**ASSIGNMENT**
Please set down every entry below exactly as given.

**RECORD EXTRACTS**
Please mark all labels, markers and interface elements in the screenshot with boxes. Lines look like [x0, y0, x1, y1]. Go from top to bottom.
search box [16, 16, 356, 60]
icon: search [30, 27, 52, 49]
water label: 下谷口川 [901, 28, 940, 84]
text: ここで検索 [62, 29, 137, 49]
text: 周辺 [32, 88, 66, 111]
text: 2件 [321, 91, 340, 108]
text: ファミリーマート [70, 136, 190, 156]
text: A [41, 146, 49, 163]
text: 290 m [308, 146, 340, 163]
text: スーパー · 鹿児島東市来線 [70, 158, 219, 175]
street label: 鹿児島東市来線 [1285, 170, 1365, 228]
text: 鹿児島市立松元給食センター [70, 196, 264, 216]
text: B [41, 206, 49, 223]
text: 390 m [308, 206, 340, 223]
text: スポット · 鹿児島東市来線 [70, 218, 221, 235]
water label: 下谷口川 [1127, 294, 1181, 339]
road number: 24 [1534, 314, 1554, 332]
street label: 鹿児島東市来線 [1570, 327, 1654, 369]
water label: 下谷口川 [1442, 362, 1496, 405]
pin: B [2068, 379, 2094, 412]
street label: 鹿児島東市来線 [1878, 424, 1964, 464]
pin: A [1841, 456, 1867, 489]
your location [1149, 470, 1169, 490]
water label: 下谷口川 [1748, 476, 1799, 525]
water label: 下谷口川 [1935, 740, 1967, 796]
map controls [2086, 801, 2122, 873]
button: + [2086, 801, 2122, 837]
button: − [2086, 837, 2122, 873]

**RESPONSE AREA**
Please mark all labels, markers and interface elements in the screenshot with boxes. Lines look like [x0, y0, x1, y1]. Go from top to bottom.
search box [16, 16, 356, 60]
icon: search [30, 27, 52, 49]
water label: 下谷口川 [901, 28, 940, 84]
text: ここで検索 [62, 29, 137, 49]
text: 周辺 [32, 88, 66, 111]
text: 2件 [321, 91, 340, 108]
text: ファミリーマート [70, 136, 190, 156]
text: A [41, 146, 49, 163]
text: 290 m [308, 146, 340, 163]
text: スーパー · 鹿児島東市来線 [70, 158, 219, 175]
street label: 鹿児島東市来線 [1285, 170, 1365, 228]
text: 鹿児島市立松元給食センター [70, 196, 264, 216]
text: B [41, 206, 49, 223]
text: 390 m [308, 206, 340, 223]
text: スポット · 鹿児島東市来線 [70, 218, 221, 235]
water label: 下谷口川 [1127, 294, 1181, 339]
road number: 24 [1534, 314, 1554, 332]
street label: 鹿児島東市来線 [1570, 327, 1654, 369]
water label: 下谷口川 [1442, 362, 1496, 405]
pin: B [2068, 379, 2094, 412]
street label: 鹿児島東市来線 [1878, 424, 1964, 464]
pin: A [1841, 456, 1867, 489]
your location [1149, 470, 1169, 490]
water label: 下谷口川 [1748, 476, 1799, 525]
water label: 下谷口川 [1935, 740, 1967, 796]
map controls [2086, 801, 2122, 873]
button: + [2086, 801, 2122, 837]
button: − [2086, 837, 2122, 873]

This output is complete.